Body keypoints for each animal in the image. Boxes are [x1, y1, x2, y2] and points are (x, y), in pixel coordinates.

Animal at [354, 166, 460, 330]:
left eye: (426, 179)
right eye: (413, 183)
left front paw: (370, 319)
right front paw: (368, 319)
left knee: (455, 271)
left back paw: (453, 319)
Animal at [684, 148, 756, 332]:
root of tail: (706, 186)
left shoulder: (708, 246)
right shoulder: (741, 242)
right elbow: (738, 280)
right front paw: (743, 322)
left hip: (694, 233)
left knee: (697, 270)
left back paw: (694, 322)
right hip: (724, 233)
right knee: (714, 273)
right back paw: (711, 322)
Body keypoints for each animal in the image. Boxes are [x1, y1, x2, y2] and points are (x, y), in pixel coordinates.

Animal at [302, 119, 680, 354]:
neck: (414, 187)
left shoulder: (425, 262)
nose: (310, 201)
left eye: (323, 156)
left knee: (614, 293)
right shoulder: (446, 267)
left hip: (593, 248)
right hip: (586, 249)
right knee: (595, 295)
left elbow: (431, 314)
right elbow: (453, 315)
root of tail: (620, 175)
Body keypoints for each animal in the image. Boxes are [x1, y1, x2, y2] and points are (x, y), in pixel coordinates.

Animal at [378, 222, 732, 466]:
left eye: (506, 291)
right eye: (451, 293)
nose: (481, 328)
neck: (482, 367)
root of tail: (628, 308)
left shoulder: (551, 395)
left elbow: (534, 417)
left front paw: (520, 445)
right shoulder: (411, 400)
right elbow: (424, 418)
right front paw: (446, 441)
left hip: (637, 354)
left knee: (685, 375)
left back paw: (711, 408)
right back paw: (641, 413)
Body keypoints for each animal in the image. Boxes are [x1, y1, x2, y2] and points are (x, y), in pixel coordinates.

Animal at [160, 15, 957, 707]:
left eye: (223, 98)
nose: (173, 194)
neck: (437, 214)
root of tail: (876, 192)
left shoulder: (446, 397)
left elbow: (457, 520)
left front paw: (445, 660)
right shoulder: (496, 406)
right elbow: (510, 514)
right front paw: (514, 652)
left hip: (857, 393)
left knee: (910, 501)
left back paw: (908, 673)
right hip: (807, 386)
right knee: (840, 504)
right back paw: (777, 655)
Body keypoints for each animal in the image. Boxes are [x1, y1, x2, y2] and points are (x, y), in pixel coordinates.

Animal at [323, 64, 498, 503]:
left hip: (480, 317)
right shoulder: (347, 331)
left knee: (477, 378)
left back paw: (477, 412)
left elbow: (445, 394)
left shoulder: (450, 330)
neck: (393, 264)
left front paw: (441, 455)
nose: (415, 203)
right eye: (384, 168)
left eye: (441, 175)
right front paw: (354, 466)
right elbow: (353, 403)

#### TASK DIRECTIONS
Give back the entire listing verbatim.

#### WRITTEN SOLUTION
Body keypoints for each animal in the image. Boxes are [x1, y1, x2, y2] and points are (x, y), in pixel coordinates.

Animal at [354, 166, 460, 330]:
left eye: (426, 179)
right eye: (413, 183)
left front paw: (370, 319)
right front paw: (368, 319)
left knee: (455, 271)
left back paw: (453, 319)
Animal at [684, 148, 756, 332]:
root of tail: (706, 186)
left shoulder: (708, 246)
right shoulder: (741, 242)
right elbow: (738, 280)
right front paw: (743, 322)
left hip: (694, 233)
left knee: (697, 270)
left back paw: (694, 322)
right hip: (724, 233)
right knee: (714, 273)
right back paw: (711, 322)
Body keypoints for each animal in the image. Boxes are [x1, y1, x2, y2] and points are (x, y), in pixel coordinates.

Animal at [302, 119, 680, 354]:
neck: (414, 187)
left shoulder: (425, 262)
nose: (310, 201)
left eye: (323, 156)
left knee: (614, 293)
right shoulder: (446, 267)
left hip: (593, 248)
right hip: (586, 249)
right knee: (595, 295)
left elbow: (431, 314)
right elbow: (453, 315)
root of tail: (620, 175)
Body keypoints for each animal in the image. Boxes are [x1, y1, x2, y2] and points are (x, y), in pixel coordinates.

Animal at [378, 222, 732, 466]:
left eye: (506, 291)
right eye: (451, 293)
nose: (481, 328)
neck: (482, 367)
root of tail: (628, 308)
left shoulder: (551, 395)
left elbow: (534, 417)
left front paw: (520, 445)
right shoulder: (411, 400)
right elbow: (424, 418)
right front paw: (446, 441)
left hip: (637, 354)
left knee: (685, 375)
left back paw: (711, 408)
right back paw: (641, 413)
Body keypoints for each animal in the image. Boxes are [x1, y1, x2, y2] and points are (x, y), in pixel coordinates.

Animal at [160, 15, 957, 707]:
left eye: (223, 98)
nose: (173, 194)
neck: (437, 214)
root of tail: (876, 192)
left shoulder: (446, 397)
left elbow: (457, 520)
left front paw: (445, 660)
right shoulder: (496, 406)
right elbow: (510, 514)
right front paw: (514, 652)
left hip: (857, 393)
left knee: (910, 501)
left back paw: (908, 673)
right hip: (807, 386)
right knee: (840, 504)
right back paw: (777, 655)
Body keypoints for each animal in the image. Boxes are [x1, y1, x2, y2] and points are (x, y), in pixel coordinates.

Animal at [323, 64, 498, 503]:
left hip: (480, 317)
right shoulder: (347, 331)
left knee: (477, 378)
left back paw: (477, 412)
left elbow: (445, 394)
left shoulder: (450, 330)
neck: (393, 264)
left front paw: (441, 455)
nose: (415, 203)
right eye: (384, 168)
left eye: (441, 175)
right front paw: (354, 466)
right elbow: (353, 403)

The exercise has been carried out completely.